Textauszug ->

========================

Die Musik darf nicht stören: Ein Besuch bei Real Jazz, dem Radiosender, auf dem Bob Dylan als DJ und Moderator auftritt

Ornette Colemans „Song X“ hat er nicht im Programm. Der afroamerikanische Radioprofi Maxx Myrick ist Programmchef von „Real Jazz“, einem der über 30 Radioformate, die rund um die Uhr von XM Satellite gesendet werden. Gegen eine monatliche Gebühr kann man „Real Jazz“ auch online hören, die eigentliche Zielgruppe sitzt jedoch während der Rushhour im Auto, telefoniert oder snackt und hört nebenbei Radio. Um XM Satellite hören zu können, braucht man besondere Radioempfänger, manche Autofirmen statten ihre Pkws schon serienmäßig für XM Satellite aus.

Einige Tage vor der jährlichen New Yorker Party der amerikanischen Jazzjournalistenvereinigung (JJA), die vor einer Woche im B.B. King’s Club Bar and Grill am Time Square stattfand, hat Myrick den JJA-Präsidenten Howard Mandel on air. Myrick sendet jeden Werktag live, bis auf eine wortlose Nachtschiene und vier Stunden, die von einem Moderator aus einem der über 80 XM Satellite-Studios in Washington D.C. bedient werden, ist Myrick eigentlich ständig auf „Real Jazz“ zu hören. Meist sind es ja nur kleine Wortschnipsel, Ansagen der Stücke und Nennung der Radiostation, die er vorher aufnimmt und zwischen die Stücke montiert. Ein Live-Interview wie das mit Mandel gehört zu den raren Ausnahmen im Programm. Und auch wenn Myrick Mandel nach den Stücken fragt, die er anlässlich dieses Beitrags zur zehnten „Celebration of Excellence in Music and Journalism“ spielen könnte, stockt er oft. Nicht verfügbar oder Zugriff verweigert gehört zu den Rückmeldungen auf seinem Monitor, das Real-Jazz-Archiv ist streng formatiert und dadurch stark begrenzt.

========================

Aufgabe A -> Wähle jede Zeile aus, in der die Zeichenfolge „instances“ vorkommt.

Extrahierte Einträge ->
========================

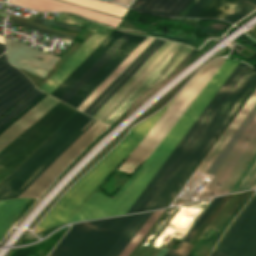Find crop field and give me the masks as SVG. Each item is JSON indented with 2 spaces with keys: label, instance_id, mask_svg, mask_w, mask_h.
Returning <instances> with one entry per match:
<instances>
[{
  "label": "crop field",
  "instance_id": "4177f3b9",
  "mask_svg": "<svg viewBox=\"0 0 256 256\" xmlns=\"http://www.w3.org/2000/svg\"><path fill=\"white\" fill-rule=\"evenodd\" d=\"M164 42L160 39L87 114L92 116Z\"/></svg>",
  "mask_w": 256,
  "mask_h": 256
},
{
  "label": "crop field",
  "instance_id": "28ad6ade",
  "mask_svg": "<svg viewBox=\"0 0 256 256\" xmlns=\"http://www.w3.org/2000/svg\"><path fill=\"white\" fill-rule=\"evenodd\" d=\"M33 88L30 80L8 64L5 54L0 56V117Z\"/></svg>",
  "mask_w": 256,
  "mask_h": 256
},
{
  "label": "crop field",
  "instance_id": "92a150f3",
  "mask_svg": "<svg viewBox=\"0 0 256 256\" xmlns=\"http://www.w3.org/2000/svg\"><path fill=\"white\" fill-rule=\"evenodd\" d=\"M131 36L124 33L93 65L92 67L60 98L66 102L97 70L98 68Z\"/></svg>",
  "mask_w": 256,
  "mask_h": 256
},
{
  "label": "crop field",
  "instance_id": "d1516ede",
  "mask_svg": "<svg viewBox=\"0 0 256 256\" xmlns=\"http://www.w3.org/2000/svg\"><path fill=\"white\" fill-rule=\"evenodd\" d=\"M173 42L166 41L131 77L130 79L93 115L101 119L118 100L156 63V61L173 45ZM175 43L157 63L119 100V102L100 120L104 121L121 102L178 46Z\"/></svg>",
  "mask_w": 256,
  "mask_h": 256
},
{
  "label": "crop field",
  "instance_id": "a9b5d70f",
  "mask_svg": "<svg viewBox=\"0 0 256 256\" xmlns=\"http://www.w3.org/2000/svg\"><path fill=\"white\" fill-rule=\"evenodd\" d=\"M152 212L138 214L137 217L133 220V222L129 225V227L125 230V232L121 235V237L117 240V242L113 245V247L108 251L105 256H118L123 248L127 245V243L131 240V238L135 235V233L152 214Z\"/></svg>",
  "mask_w": 256,
  "mask_h": 256
},
{
  "label": "crop field",
  "instance_id": "e1f06a70",
  "mask_svg": "<svg viewBox=\"0 0 256 256\" xmlns=\"http://www.w3.org/2000/svg\"><path fill=\"white\" fill-rule=\"evenodd\" d=\"M210 1L198 0L184 16L195 17Z\"/></svg>",
  "mask_w": 256,
  "mask_h": 256
},
{
  "label": "crop field",
  "instance_id": "5142ce71",
  "mask_svg": "<svg viewBox=\"0 0 256 256\" xmlns=\"http://www.w3.org/2000/svg\"><path fill=\"white\" fill-rule=\"evenodd\" d=\"M11 3L20 4L22 6L34 9L36 11H64L80 14L86 18L106 23L110 26L117 27L120 19L99 13L90 9L82 8L72 4L64 3L57 0H9Z\"/></svg>",
  "mask_w": 256,
  "mask_h": 256
},
{
  "label": "crop field",
  "instance_id": "dafd665d",
  "mask_svg": "<svg viewBox=\"0 0 256 256\" xmlns=\"http://www.w3.org/2000/svg\"><path fill=\"white\" fill-rule=\"evenodd\" d=\"M28 199H8L0 201V238L12 224Z\"/></svg>",
  "mask_w": 256,
  "mask_h": 256
},
{
  "label": "crop field",
  "instance_id": "b80d0937",
  "mask_svg": "<svg viewBox=\"0 0 256 256\" xmlns=\"http://www.w3.org/2000/svg\"><path fill=\"white\" fill-rule=\"evenodd\" d=\"M196 0H191L190 3L181 11L178 16H183L186 11L195 3Z\"/></svg>",
  "mask_w": 256,
  "mask_h": 256
},
{
  "label": "crop field",
  "instance_id": "bc2a9ffb",
  "mask_svg": "<svg viewBox=\"0 0 256 256\" xmlns=\"http://www.w3.org/2000/svg\"><path fill=\"white\" fill-rule=\"evenodd\" d=\"M189 1L190 0H137L131 8L144 13L177 16Z\"/></svg>",
  "mask_w": 256,
  "mask_h": 256
},
{
  "label": "crop field",
  "instance_id": "bd1437ed",
  "mask_svg": "<svg viewBox=\"0 0 256 256\" xmlns=\"http://www.w3.org/2000/svg\"><path fill=\"white\" fill-rule=\"evenodd\" d=\"M158 40L159 39L154 38L149 45L101 92L84 112L87 113Z\"/></svg>",
  "mask_w": 256,
  "mask_h": 256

========================

Aufgabe B -> Fasse den Absatz des Textauszugs, der mit „Ornette Colemans ‚Song X‘“ beginnt, als kurze Stichpunktliste zusammen.

Antwort A ->
Returning <instances> with one entry per match:
<instances>

Antwort B ->
- Maxx Myrick, ein afroamerikanischer Radioprofi, ist Programmchef von „Real Jazz“. Ornette Colemans „Song X“ hat er nicht im Programm.
- „Real Jazz“ ist eines von über 30 Radioformaten, die XM Satellite rund um die Uhr sendet.
- Gegen eine monatliche Gebühr kann man den Sender auch online hören.
- Die eigentliche Zielgruppe hört während der Rushhour im Auto nebenbei Radio.
- Für XM Satellite braucht man besondere Empfänger. Manche Autofirmen bauen sie serienmäßig ein.